Pesquisei na internet por nomes de personagens de diferentes etnias, além de autores e ilustradores que conhecia como professora. Eu li as críticas. Pesquisei o nome de algumas mulheres negras famosas e busquei livros a respeito delas. Saí em busca dos vencedores do prêmio Coretta Scott King Book Awards e do prêmio da fundação Ezra Jack Keats, que publicou em 1962 um dos primeiros livros infantis com personagens multiculturais: “The Snowy Day”.

Os efeitos da adição desses livros à nossa coleção foram imediatos. Quando minha filha viu um ônibus espacial em uma propaganda ela disse: “Ah! Foi a Mae que fez isso”, se referindo a Mae Jemison, a primeira afro-americana a viajar para o espaço.

Ela me disse que era como Wangari Maathai, a vencedora no Prêmio Nobel da Paz, porque “quando as árvores estavam quebradas, ela plantou novas árvores. E eu também adoro árvores”.

Minha filha também se apaixonou por novos personagens. Jamaica, do interior americano. Jamela da África do Sul urbana. Elizabeti da Tanzânia rural. Ela adora o fato de terem tantos conflitos em comum: ficam tristes, fazem confusão, perdem sua boneca predileta.

Quando comecei, tudo o que queria era consertar as prateleiras soltas da estante de livros da minha filha. No final, instalei espelhos da sua realidade e esse reparo era muito mais necessário.

*Sara Ackerman é jornalista e professora de educação infantil na Etiópia.

# # #

• _INSTRUÇÃO DE TRABALHO 1_
Responda com base no relato:
(a) Quem é apontada como a primeira afro-americana a viajar para o espaço?
(b) Qual prêmio Wangari Maathai venceu?
(c) De onde é a personagem Elizabeti?
• _INSTRUÇÃO DE TRABALHO 2_
Atualize, nos registros, as linhas que vão do início até a linha que contém "Read against the x-axis, roughly", inclusive, trocando "series" por "sequence" e mantendo todo o resto inalterado. Apresente somente essas linhas.

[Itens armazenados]
# # #

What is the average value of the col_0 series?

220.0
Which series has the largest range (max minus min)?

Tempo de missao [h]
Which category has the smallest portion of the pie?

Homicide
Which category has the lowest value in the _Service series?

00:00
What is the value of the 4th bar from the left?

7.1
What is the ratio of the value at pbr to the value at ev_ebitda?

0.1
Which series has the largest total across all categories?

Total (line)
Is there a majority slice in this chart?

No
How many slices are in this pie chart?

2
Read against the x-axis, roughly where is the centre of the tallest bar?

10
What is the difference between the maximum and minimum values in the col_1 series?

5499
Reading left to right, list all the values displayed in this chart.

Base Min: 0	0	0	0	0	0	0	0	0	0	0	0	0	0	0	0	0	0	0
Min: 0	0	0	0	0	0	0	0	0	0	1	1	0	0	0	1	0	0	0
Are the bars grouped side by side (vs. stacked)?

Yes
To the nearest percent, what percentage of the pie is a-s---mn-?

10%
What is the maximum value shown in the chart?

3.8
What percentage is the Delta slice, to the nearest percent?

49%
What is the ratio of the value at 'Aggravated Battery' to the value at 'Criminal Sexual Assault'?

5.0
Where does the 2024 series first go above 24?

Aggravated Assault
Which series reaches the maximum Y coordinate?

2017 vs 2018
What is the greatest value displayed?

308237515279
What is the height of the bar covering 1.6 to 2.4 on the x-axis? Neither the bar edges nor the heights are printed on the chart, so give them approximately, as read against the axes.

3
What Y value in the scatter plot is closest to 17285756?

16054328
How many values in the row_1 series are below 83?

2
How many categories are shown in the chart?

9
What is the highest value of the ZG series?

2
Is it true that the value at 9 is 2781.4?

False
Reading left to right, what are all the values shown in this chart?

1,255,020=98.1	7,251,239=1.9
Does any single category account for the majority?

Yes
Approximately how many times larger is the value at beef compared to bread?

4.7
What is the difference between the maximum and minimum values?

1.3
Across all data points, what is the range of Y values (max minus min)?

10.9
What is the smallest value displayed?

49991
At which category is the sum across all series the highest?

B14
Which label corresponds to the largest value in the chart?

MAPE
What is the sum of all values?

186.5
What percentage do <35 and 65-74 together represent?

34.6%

# # #

• _RESPOSTA DA TAREFA 1_
(a) Mae Jemison.
(b) O Prêmio Nobel da Paz.
(c) Da Tanzânia rural.

• _RESPOSTA DA TAREFA 2_
What is the average value of the col_0 sequence?

220.0
Which sequence has the largest range (max minus min)?

Tempo de missao [h]
Which category has the smallest portion of the pie?

Homicide
Which category has the lowest value in the _Service sequence?

00:00
What is the value of the 4th bar from the left?

7.1
What is the ratio of the value at pbr to the value at ev_ebitda?

0.1
Which sequence has the largest total across all categories?

Total (line)
Is there a majority slice in this chart?

No
How many slices are in this pie chart?

2
Read against the x-axis, roughly where is the centre of the tallest bar?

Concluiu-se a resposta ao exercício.